**** Entries provided ****
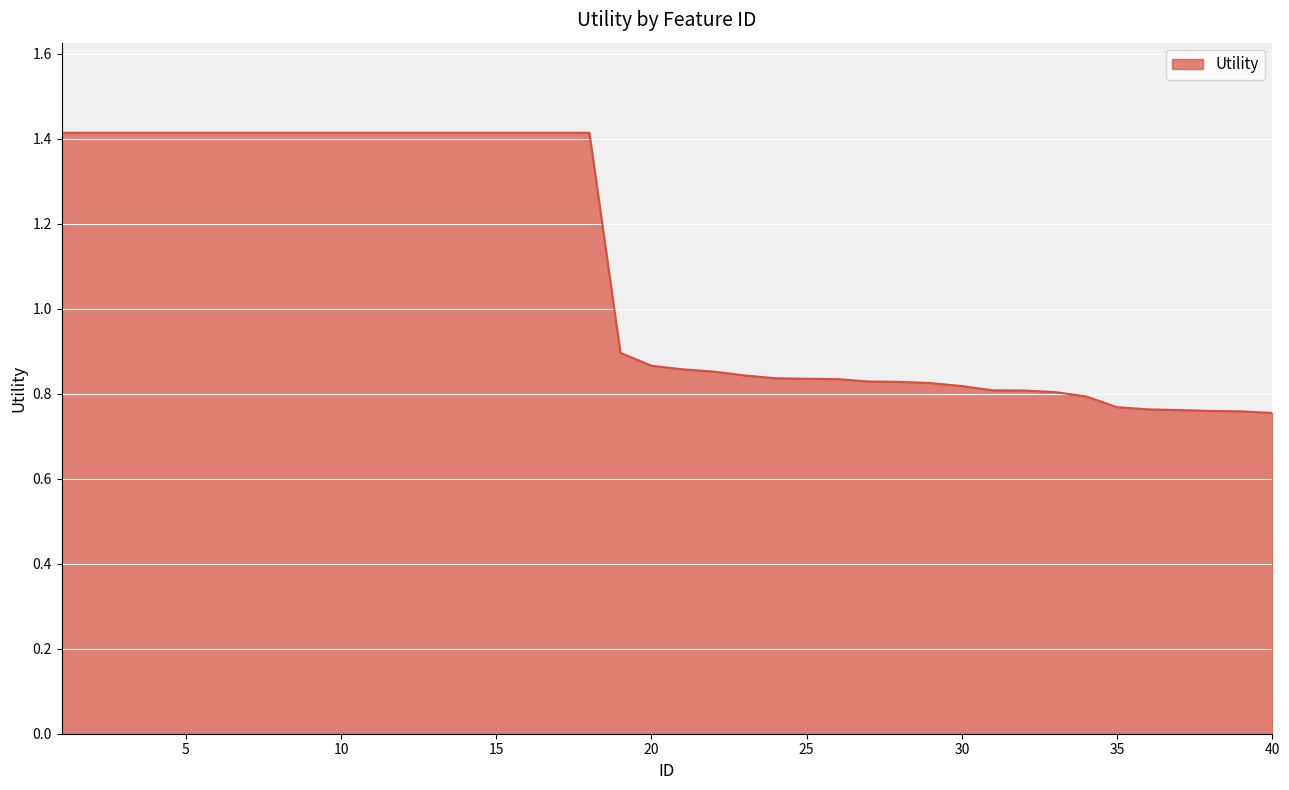

Does the chart display data point markers on the line(s)?

No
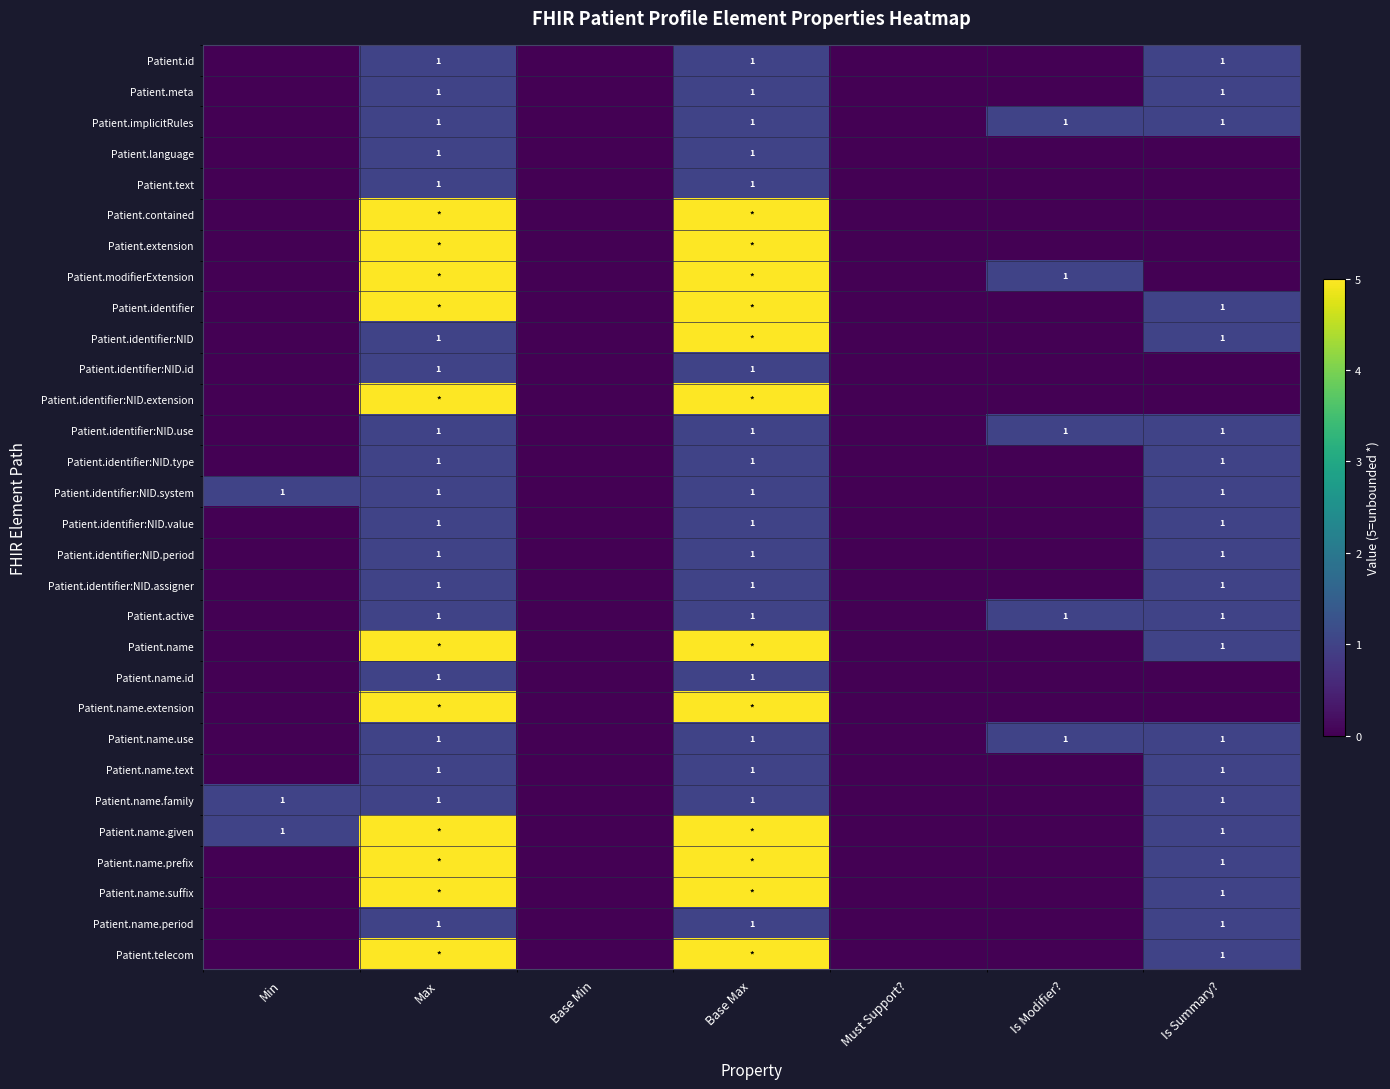

What is the greatest value displayed?

5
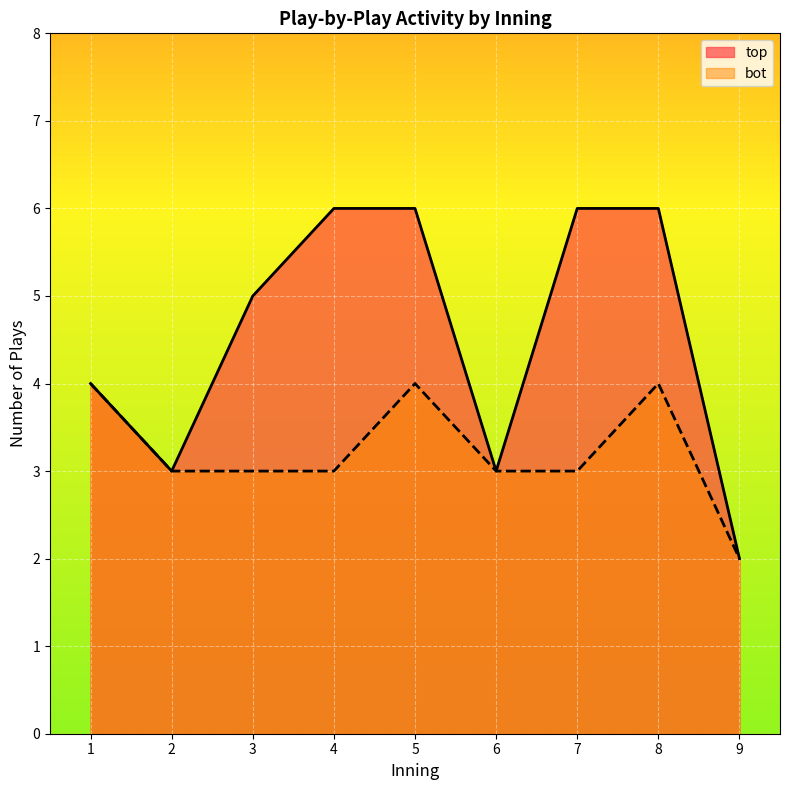

Which category has the lowest value in the top series?

9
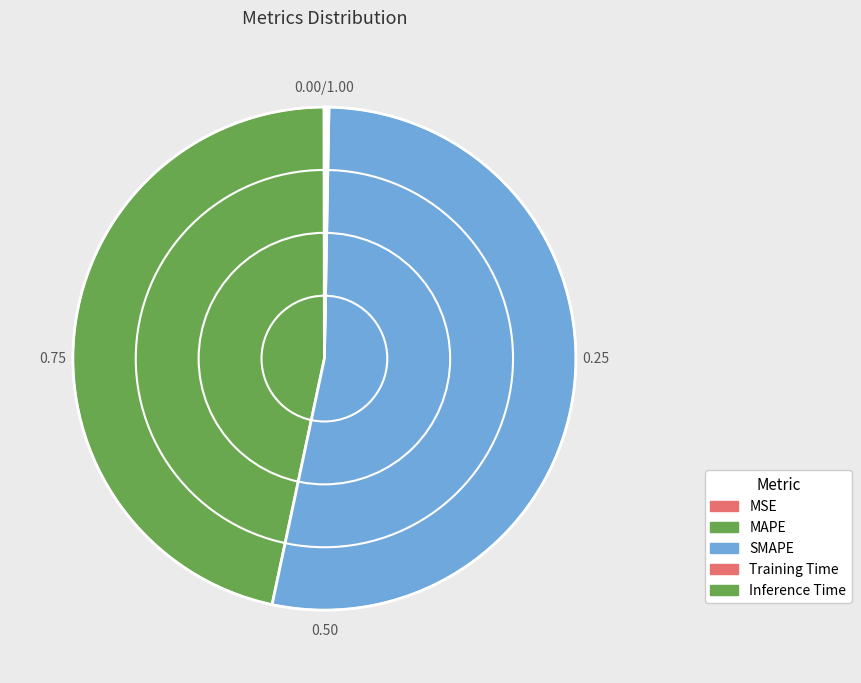

What is the smallest slice in the pie chart?

MSE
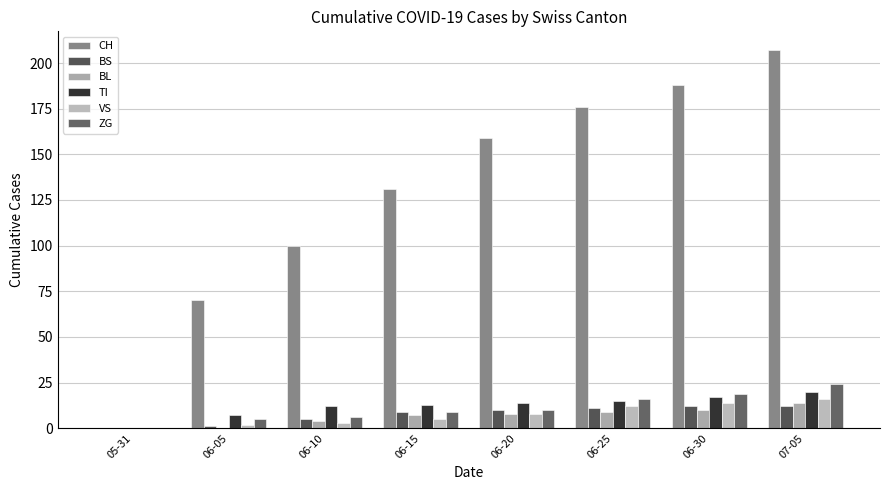

Which series has the widest spread of values?

CH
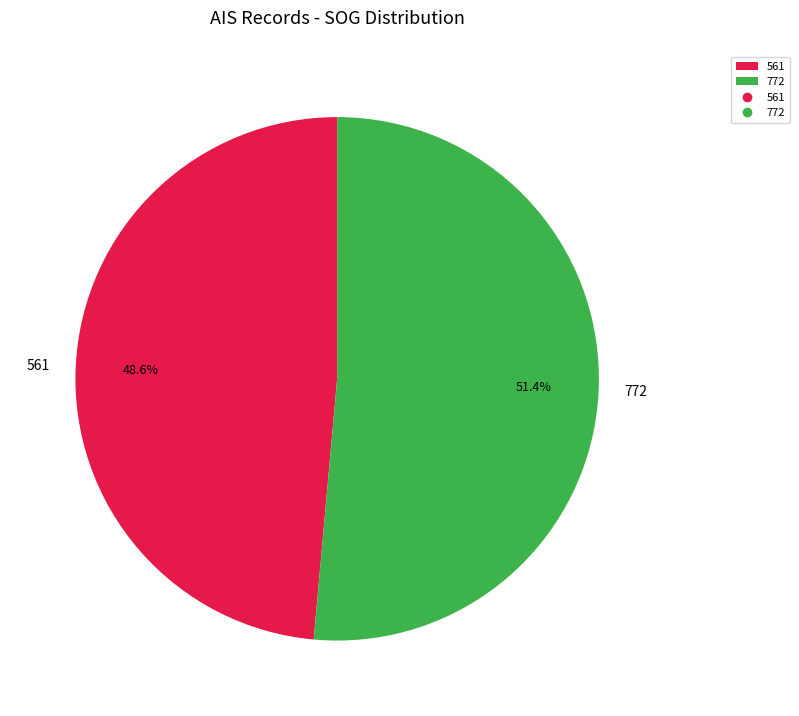

Does any single category account for the majority?

Yes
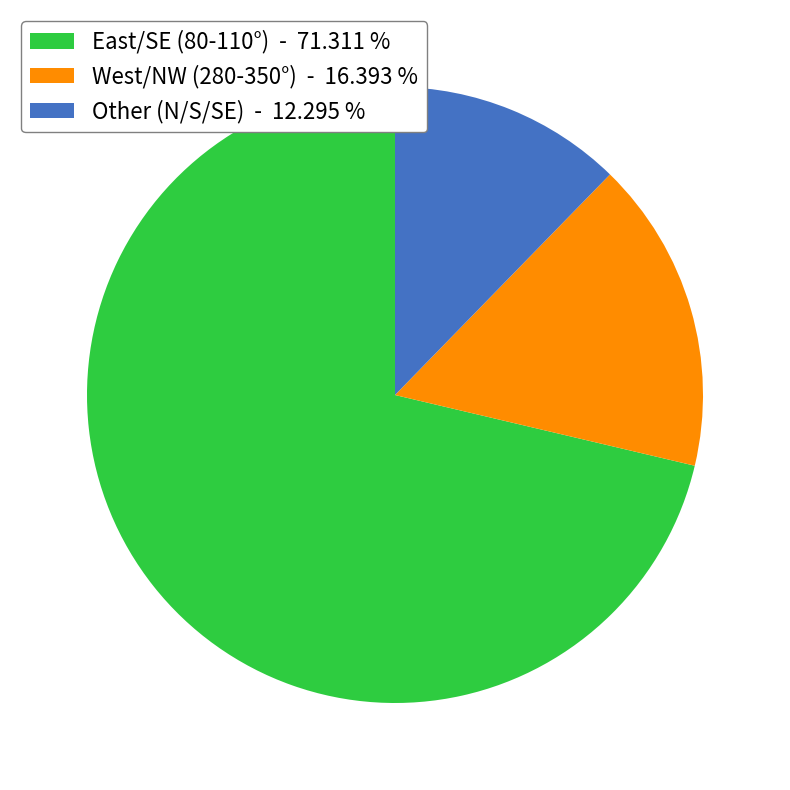

Rank the categories by value from highest to lowest.

East/SE (80-110°) - 71.311 %, West/NW (280-350°) - 16.393 %, Other (N/S/SE) - 12.295 %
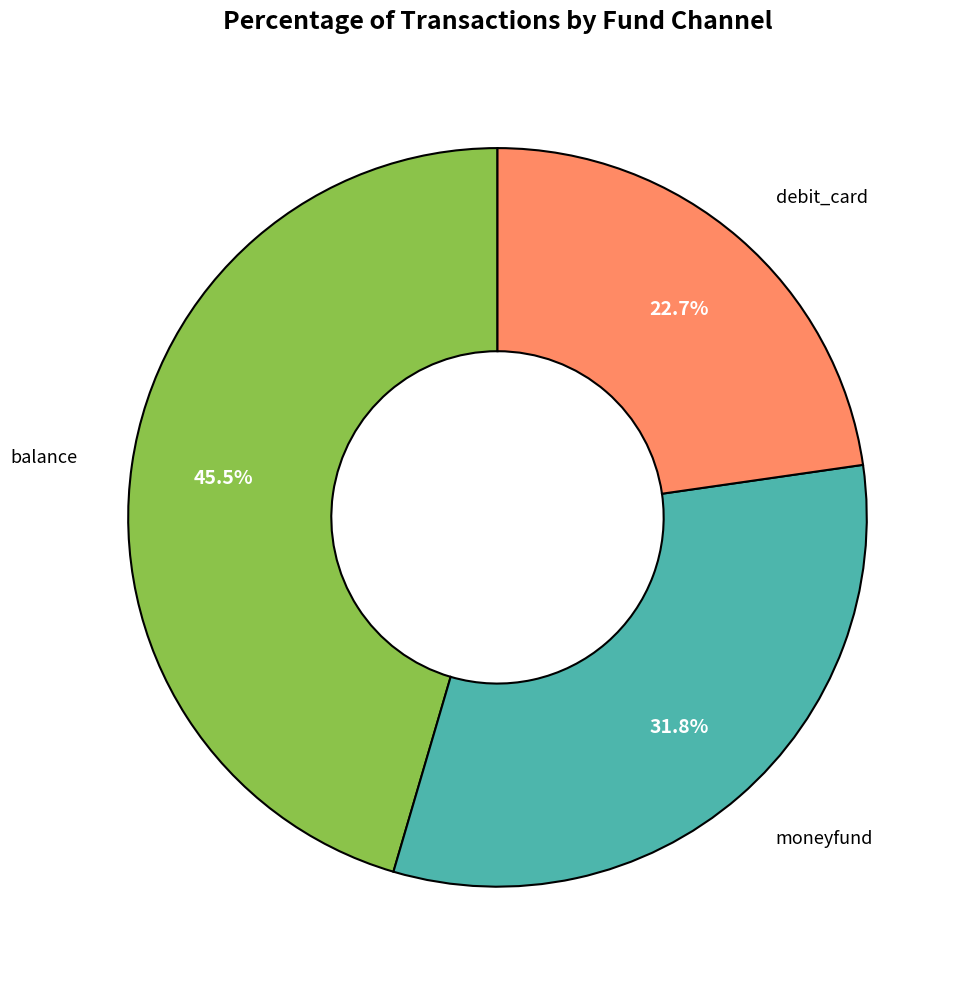

Is there a majority slice in this chart?

No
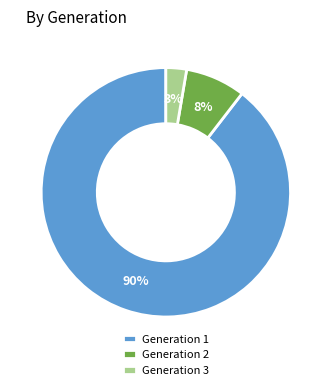

Rank the categories by value from lowest to highest.

Generation 3, Generation 2, Generation 1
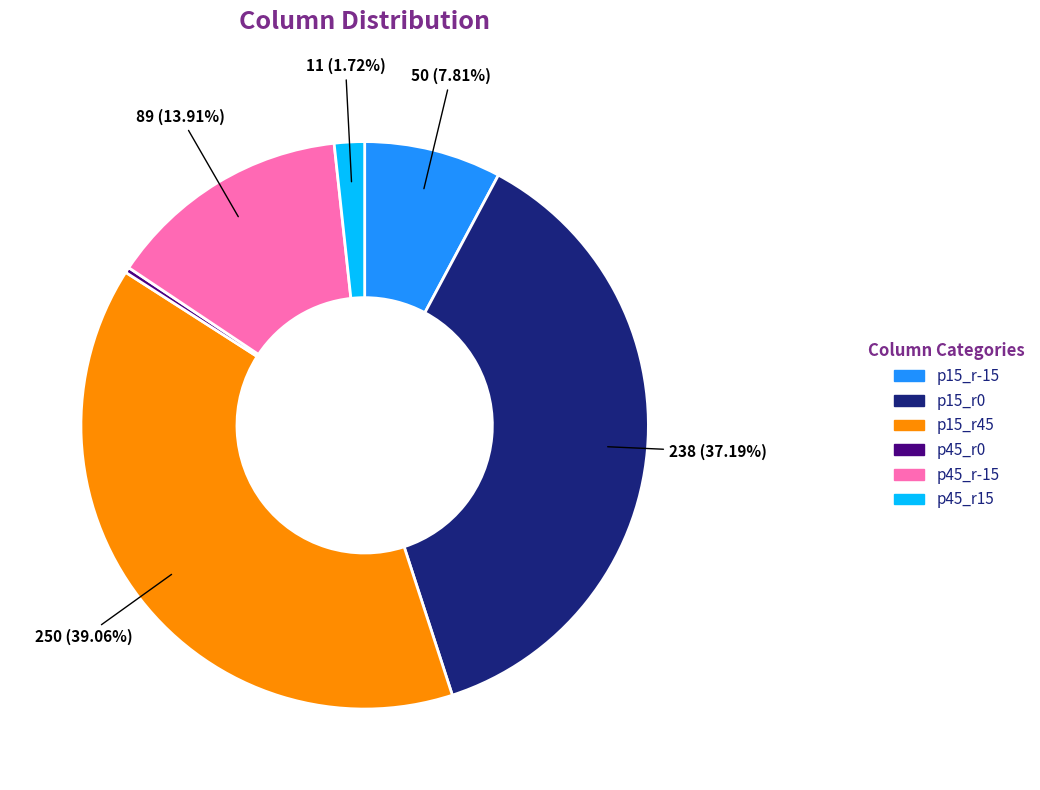

Count the number of slices in the pie.

6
****
(Work to be completed)
Please report each line in the items above that contains the word "Rank". Uppercase and lowercase count as different.

(Your response)
Rank the categories by value from highest to lowest.
Rank the categories by value from lowest to highest.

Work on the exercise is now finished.